Sponsored by the US Department of Housing and Urban Development and the City of Huntington, this video chronicled the incredible economic comeback by this enterprising community.

VISION 20/20 (1999)

This production documented Putnam County's yearlong planning project where community members united to design a master plan for where they want their growing county to be in the near future and beyond.

COMMUNITY PARTNERS IN ACTION (1998)

Sponsored by the City of Charleston and the US Department of Housing and Urban Development, a PFI crew documented the Baptist youth organization, World Changers, rehabilitation of some 26 Charleston low to moderate income homes. The completed documentary is being used by various non-profit organizations nationwide.

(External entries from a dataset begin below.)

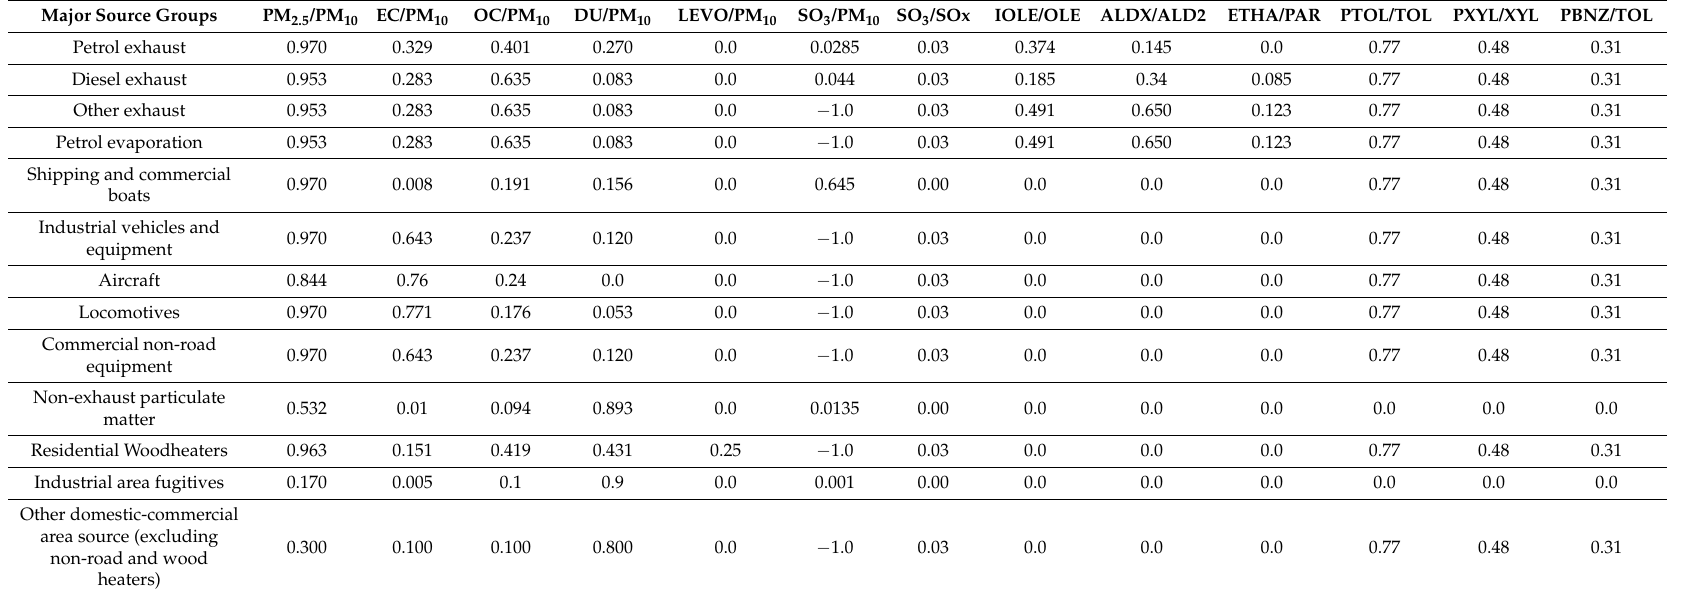
Table A1. The source-dependent fractions for major source groups used in emission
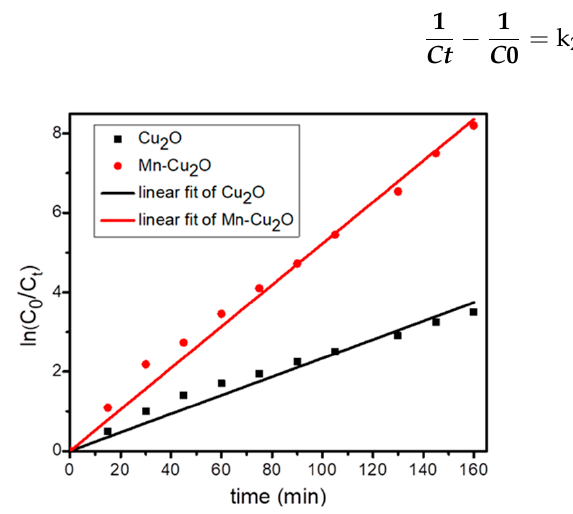
Figure 8. Plot of ln(C 0 /C) versus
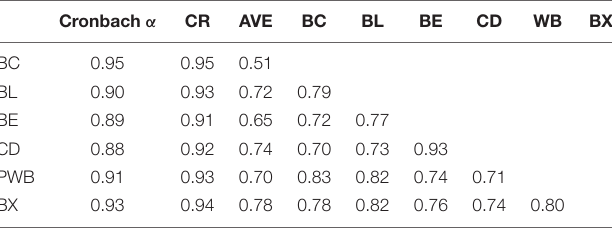
TABLE 3 | Internal consistency and discriminant validity (heterotrait-monotrait, HTMT, and ratio) evaluation.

THE COMMUNITY "DIGS" THE MUSEUM (1997)

Commissioned by Putnam County's Museum in the Community, the documentary chronicled 25 eighth graders hands-on study of archeology. Instructed and supervised by the WV Division of Culture & History – State Historic Preservation Office and the WV Archeological Society, the students conducted the archeological survey of the future site of the Museum in the Community.

DREAM MAKERS (1996)

Shot all over West Virginia, "Dream Makers" was produced for the West Virginia Housing Development Fund to promote new programs for creating housing opportunities for lower income residents.

A DOZEN COLUMBUSES (1994-95)

Sponsored and distributed internationally by the US Information Agency, student filmmakers from Russia and the U.S. produced a several-part television series on a variety of unique topics. The short documentaries served as a personal vehicle for discovery for the "strangers in a strange land" crew.